The Republican-controlled House will vote on the spending blueprint next week, but is expected to get stiff resistance from the Democrat-controlled Senate. -File Photo

WASHINGTON: The House Armed Services Committee on Thursday overwhelmingly backed a $642 billion US defense bill that calls for construction of a missile defense site on the East Coast, restores aircraft and ships slated for early retirement and ignores the Pentagon's cost-saving request for another round of domestic base closings.    

Despite the clamor for fiscal discipline, the committee crafted a military spending blueprint that's $8 billion more than the level President Barack Obama and congressional Republicans agreed to last summer in the deficit-cutting law. The panel vote early Thursday morning was 56-5.

Rep. Howard ''Buck'' McKeon, the Republican chairman of the committee, said in a statement that the legislation meets his goal of ''keeping faith with American's men and women in uniform; restoring fiscal sanity to a defense budget that is inconsistent with the threats America faces and rebuilding a force after a decade of war.''

The Republican-controlled House is expected to vote on the spending blueprint next week, but the legislation will be significantly changed in the Democratic-controlled Senate, where lawmakers are sticking to the lower spending level.

Over hours of sometimes testy debate, the committee backed construction of a missile defense site on the East Coast, rejecting Pentagon arguments that the facility is unnecessary and Democratic complaints that the nearly $5 billion project amounts to wasteful spending in a time of tight budgets.

Republicans insisted that the site is necessary in the event that Iran or North Korea develops an intercontinental ballistic missile capable of attacking the East Coast.

Democrats countered that throwing billions of dollars at a missile defense system plagued by failures made no sense, especially when the threat from the two nations is highly uncertain and many in Washington are demanding fiscal discipline.

This ''would be spending up to $5 billion in the next three years on a missile defense system that doesn't work,'' said Rep. John Garamendi, a Democrat who offered an amendment to eliminate the project from the Republican-backed bill.

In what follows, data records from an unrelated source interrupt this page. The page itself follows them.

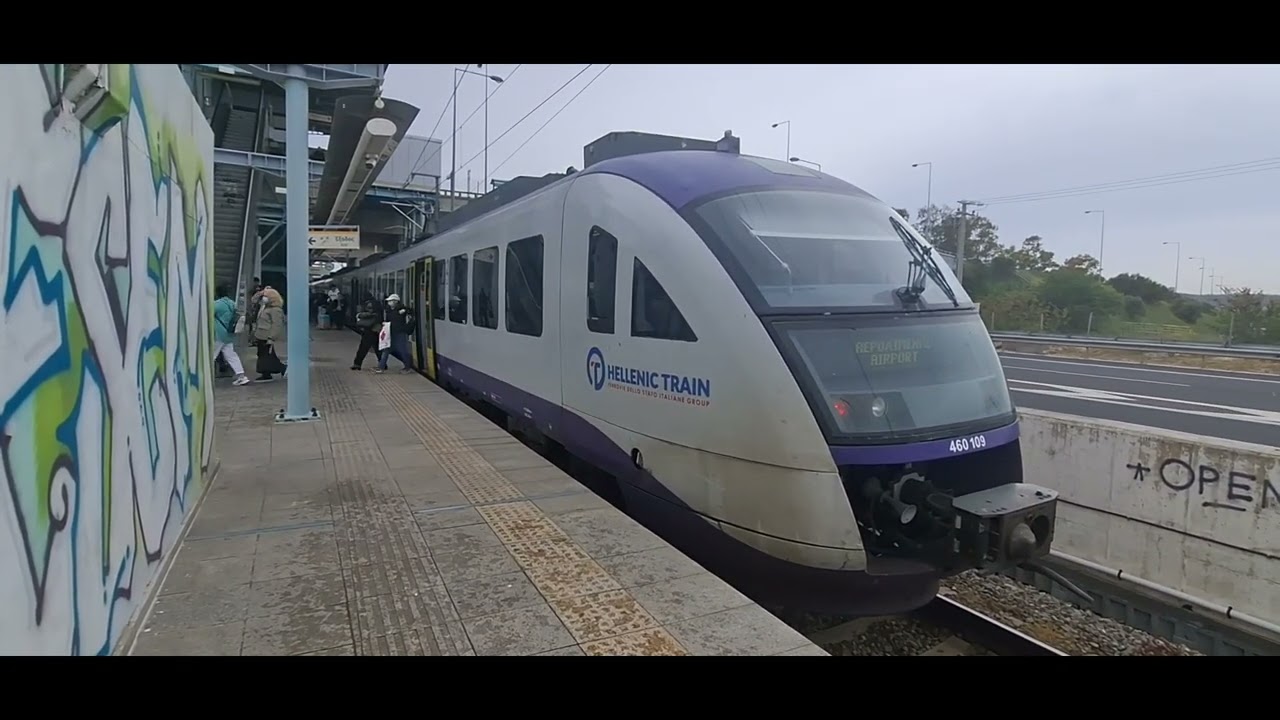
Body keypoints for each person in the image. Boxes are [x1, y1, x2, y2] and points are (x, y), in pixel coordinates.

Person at [213, 285, 251, 386]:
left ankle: (204, 377)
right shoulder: (232, 303)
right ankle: (241, 376)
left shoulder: (217, 304)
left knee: (211, 354)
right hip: (229, 334)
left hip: (218, 334)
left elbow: (208, 314)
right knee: (231, 355)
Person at [252, 288, 287, 381]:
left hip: (266, 335)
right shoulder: (264, 307)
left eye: (266, 296)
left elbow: (277, 324)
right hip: (260, 334)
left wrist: (271, 337)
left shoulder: (276, 310)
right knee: (265, 354)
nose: (264, 298)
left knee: (266, 355)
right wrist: (260, 293)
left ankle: (271, 371)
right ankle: (267, 372)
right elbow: (253, 300)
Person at [376, 293, 414, 374]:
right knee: (386, 350)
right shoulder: (388, 310)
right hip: (390, 333)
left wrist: (405, 311)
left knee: (402, 351)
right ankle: (381, 367)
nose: (389, 303)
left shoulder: (402, 309)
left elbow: (411, 312)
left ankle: (407, 367)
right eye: (389, 301)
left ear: (395, 301)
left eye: (390, 301)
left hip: (400, 333)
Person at [350, 297, 384, 370]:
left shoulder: (373, 312)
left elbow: (364, 316)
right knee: (378, 349)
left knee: (363, 348)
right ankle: (383, 363)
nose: (368, 309)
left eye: (370, 307)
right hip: (376, 331)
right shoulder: (379, 311)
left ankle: (357, 364)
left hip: (369, 332)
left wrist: (360, 315)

The chief proponent of constructing the site, Rep. Michael Turner, a Republican, said, ''We need to proceed with missile defense whether this president wants to or not.''

On a largely party-line vote, the panel rejected Garamendi's effort, 33-28. Since the mid-1980s, the Pentagon has spent nearly $150 billion on missile defense programs and envisions another $44 billion over the next five years. But it is not looking to construct a facility on the East Coast.

Gen. Charles Jacoby, the head of US Northern Command and North American Aerospace Defense Command, told Congress earlier this year, ''Today's threats do not require an East Coast missile field, and we do not have plans to do so.'' The progress of Iranian and North Korean programs remains unclear. The United States and its allies accuse Iran of using its nuclear program to develop atomic weapons. Iran insists it is producing nuclear energy.

North Korea suffered a failed rocket launch last month when its Unha-3 rocket broke apart, raising questions about the immediate threat to the United States from a North Korean long-range missile.

Lt. Gen. Patrick J. O'Reilly, the head of the US missile defense program, told Congress recently that North Korea lacks the testing for a capable system and has made little progress in its spaceflight program.

Nevertheless, the committee envisions construction of the site by the end of 2015, with the Pentagon deciding on a possible location. The bill includes $100 million to study three potential sites.

The committee rejected the Pentagon's call to mothball 18 Air Force Global Hawk drones, and it restored four Navy cruisers slated for early retirement in next year's budget.